Correction: An earlier version of this story misstated the jurisdiction of the First Court of Appeals and the types of cases the court hears.
It was just after presiding over a same-sex wedding, in January, that the formerly Republican Justice Terry Jennings, of the Texas First Court of Appeals, started thinking more seriously about changing his party affiliation.
Jennings had been considering becoming a Democrat for years as he grew increasingly dissatisfied with the way the Republican Party had trended toward the fringes, turning “moderate” into a dirty word, he said. And as his children, two daughters in college and a son in high school, continued to ask their dad why he still identified as a Republican, Jennings said the question continued to grow harder to answer.
Then came the wedding.
When others commented to him that deciding to preside over a same-sex wedding was a decision many other Republican judges may not have made, “that's when I started thinking, Well maybe I'm not in the right party then,” Jennings told the Houston Press in an interview Monday.
The change-over makes him the only Democrat among the nine justices on the First Court of Appeals. Democrats make up just 12 of 73 jurists on the state's 14 courts of appeal.
Jennings made the formal announcement at the Harris County Democratic Party's Johnson, Rayburn and Richards fundraising dinner on Saturday evening, saying "today’s Republican Party has chosen a dark path I cannot take." Elected in 2000 to the First Court of Appeals (which hears
Harris County civil cases civil and non-death penalty criminal appeals cases originating in Harris County and nine other counties), Jennings said he was once proud to call himself a member of the Republican Party, and had always considered himself a conservative judge who applied the law just as it was written. Now, however, Jennings says his principles no longer align with those of the GOP.

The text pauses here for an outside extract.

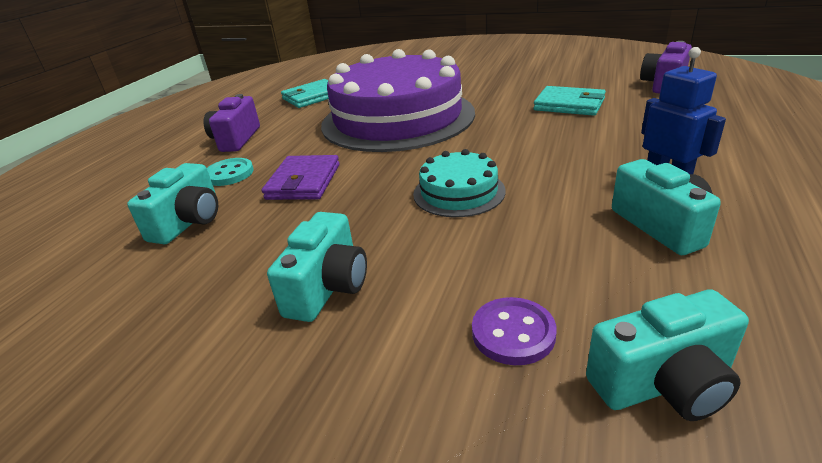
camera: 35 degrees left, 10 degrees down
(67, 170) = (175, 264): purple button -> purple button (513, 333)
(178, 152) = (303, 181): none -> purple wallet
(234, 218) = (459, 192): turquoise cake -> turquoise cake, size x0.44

“It's just a party I didn't feel comfortable being a member of anymore,” he told the Press. “You've heard the common expression a thousand times: I didn't leave my party; my party left me. And it's true.”
Jennings said that the political climate over the past year has also contributed to his decision to commit to the Democratic Party. While he clarified that his decision to cross over does not serve as an endorsement or rebuke of either presidential candidate (ethically, judges are not allowed to endorse candidates, Jennings said), his speech at the Harris County Democratic Party fundraising dinner offers a pretty good idea of whom Jennings may be supporting.
Here is an excerpt:
"My values and principles have not changed since 2000, but those of the Republican party have.
Over the years, I have watched this great nation, in all its diversity, grow richer and stronger. In 2008, I was excited when we elected our first black president. Too many Republicans were not. As the father of two daughters, and the son of a woman born before the ratification of the 19th Amendment, I am equally excited that we are about to elect our first woman president. Too many Republicans are not. I appreciate and embrace that we are a nation of immigrants, of individuals of many different faiths and ethnicities — all one people under our Constitution — all of whom are guaranteed equal protection under the law. Too many Republicans do not.
...As President Reagan’s son, Michael Reagan, recently tweeted, “If this is what the Republican party wants, leave us Reagans out. Nancy would vote for HRC.” Leave me out, too. Because today, the Democratic party — and the Democratic party alone — presents our country with a positive and optimistic vision for the future of all Americans, not just a select few."
He also gave a shout out to HRC to close out his speech:
“Secretary Hillary Clinton reminded us that 'America is great because America is good.' We really are stronger together.”
Jennings has been elected three times to the First Court of Appeals bench since 2000 (again in 2006 and 2012), and the Houston Press also voted him best appellate judge in 2011. Before joining the bench following the 2000 election, Jennings worked as a prosecutor in the Harris County District Attorney's Office.
Lane Lewis, chairman of the Harris County Democratic Party, told the Press that the party is happy to welcome Jennings, who received a standing ovation from Democrats following his speech at the dinner, Lewis said. Lewis encouraged any other Republicans feeling similarly uneasy about supporting an “imploding” party to jump ship as well — as long as they support Democrats' values including diversity, equality and representative government, Lewis said.
“Those that are planning on staying in office a while have to search their soul," Lewis said. "They have to be able to look themselves in the mirror and say, 'which party represents people? And which party represents special interests and big interests?' I think they're going to find that if they want to be a representative who supports people, it's the Democratic Party. Period. End of story.”
Jennings said he is still undecided as to whether he will run for re-election in 2018.